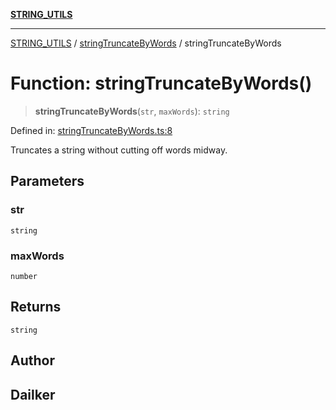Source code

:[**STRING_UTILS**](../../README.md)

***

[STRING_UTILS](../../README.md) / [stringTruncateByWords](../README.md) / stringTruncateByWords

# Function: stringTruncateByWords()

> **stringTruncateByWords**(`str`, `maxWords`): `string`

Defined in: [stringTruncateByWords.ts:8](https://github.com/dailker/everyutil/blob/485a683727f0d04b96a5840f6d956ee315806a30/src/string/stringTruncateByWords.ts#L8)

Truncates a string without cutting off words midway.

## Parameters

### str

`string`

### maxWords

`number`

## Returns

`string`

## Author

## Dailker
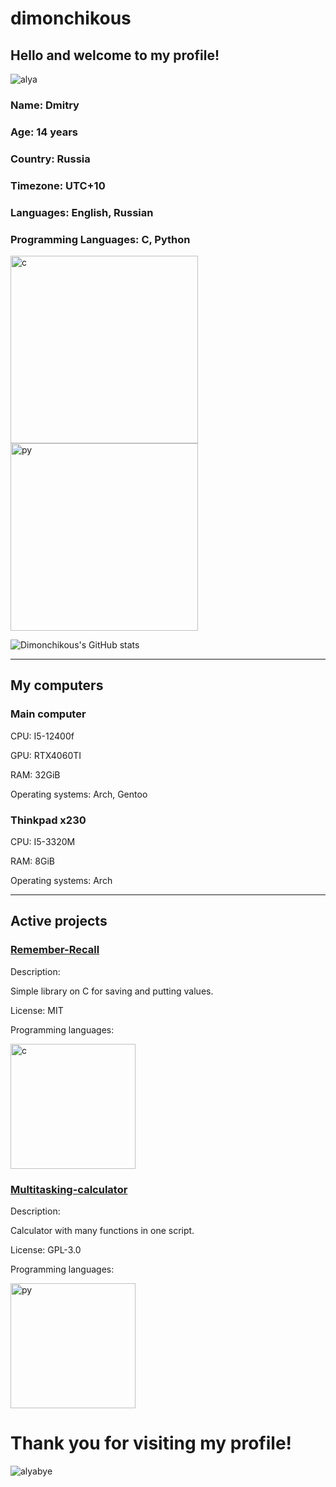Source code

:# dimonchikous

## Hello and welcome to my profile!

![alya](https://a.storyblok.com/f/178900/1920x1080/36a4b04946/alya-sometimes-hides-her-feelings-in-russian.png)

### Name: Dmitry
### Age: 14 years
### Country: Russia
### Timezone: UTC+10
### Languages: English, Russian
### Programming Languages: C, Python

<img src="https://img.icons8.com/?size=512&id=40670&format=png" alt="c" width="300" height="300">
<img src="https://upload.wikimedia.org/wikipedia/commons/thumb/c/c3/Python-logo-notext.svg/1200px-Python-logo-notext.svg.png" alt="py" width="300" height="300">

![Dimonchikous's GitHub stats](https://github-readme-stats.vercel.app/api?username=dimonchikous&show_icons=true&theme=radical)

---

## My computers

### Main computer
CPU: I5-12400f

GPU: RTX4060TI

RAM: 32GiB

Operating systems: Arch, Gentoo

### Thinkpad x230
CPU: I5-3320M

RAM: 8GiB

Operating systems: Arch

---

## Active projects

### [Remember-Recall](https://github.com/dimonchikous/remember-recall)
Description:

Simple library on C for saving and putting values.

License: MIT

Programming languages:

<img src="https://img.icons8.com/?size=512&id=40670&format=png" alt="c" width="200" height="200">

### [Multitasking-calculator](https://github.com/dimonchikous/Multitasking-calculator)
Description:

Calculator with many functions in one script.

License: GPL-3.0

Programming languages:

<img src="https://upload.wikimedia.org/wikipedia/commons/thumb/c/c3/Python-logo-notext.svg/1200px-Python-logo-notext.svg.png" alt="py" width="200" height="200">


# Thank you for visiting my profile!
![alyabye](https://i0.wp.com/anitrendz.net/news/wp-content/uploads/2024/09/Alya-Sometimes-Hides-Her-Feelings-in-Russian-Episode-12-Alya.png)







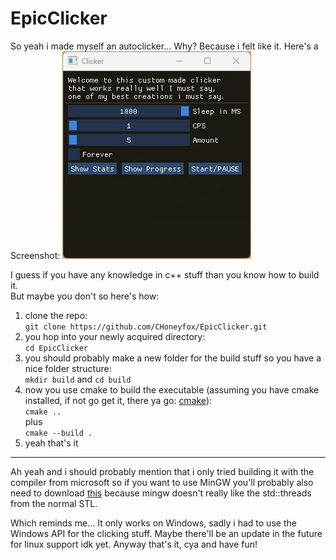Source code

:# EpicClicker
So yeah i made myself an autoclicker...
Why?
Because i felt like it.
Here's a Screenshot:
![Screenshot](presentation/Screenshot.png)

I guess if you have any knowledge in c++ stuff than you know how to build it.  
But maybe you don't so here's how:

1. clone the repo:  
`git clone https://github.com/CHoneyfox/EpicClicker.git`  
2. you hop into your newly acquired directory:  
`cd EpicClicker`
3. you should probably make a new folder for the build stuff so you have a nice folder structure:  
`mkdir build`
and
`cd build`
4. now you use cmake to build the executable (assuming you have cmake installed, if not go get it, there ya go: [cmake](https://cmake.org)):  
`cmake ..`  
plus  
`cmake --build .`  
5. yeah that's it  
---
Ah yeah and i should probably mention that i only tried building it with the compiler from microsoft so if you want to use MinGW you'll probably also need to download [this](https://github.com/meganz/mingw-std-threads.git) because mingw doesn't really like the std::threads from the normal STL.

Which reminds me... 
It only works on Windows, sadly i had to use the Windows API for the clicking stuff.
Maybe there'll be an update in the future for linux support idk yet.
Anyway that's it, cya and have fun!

+++

PROBLEM:
Report every line from the listing above where the string "that" can be found.

TASK RESPONSE:
5. yeah that's it  
Ah yeah and i should probably mention that i only tried building it with the compiler from microsoft so if you want to use MinGW you'll probably also need to download [this](https://github.com/meganz/mingw-std-threads.git) because mingw doesn't really like the std::threads from the normal STL.
Anyway that's it, cya and have fun!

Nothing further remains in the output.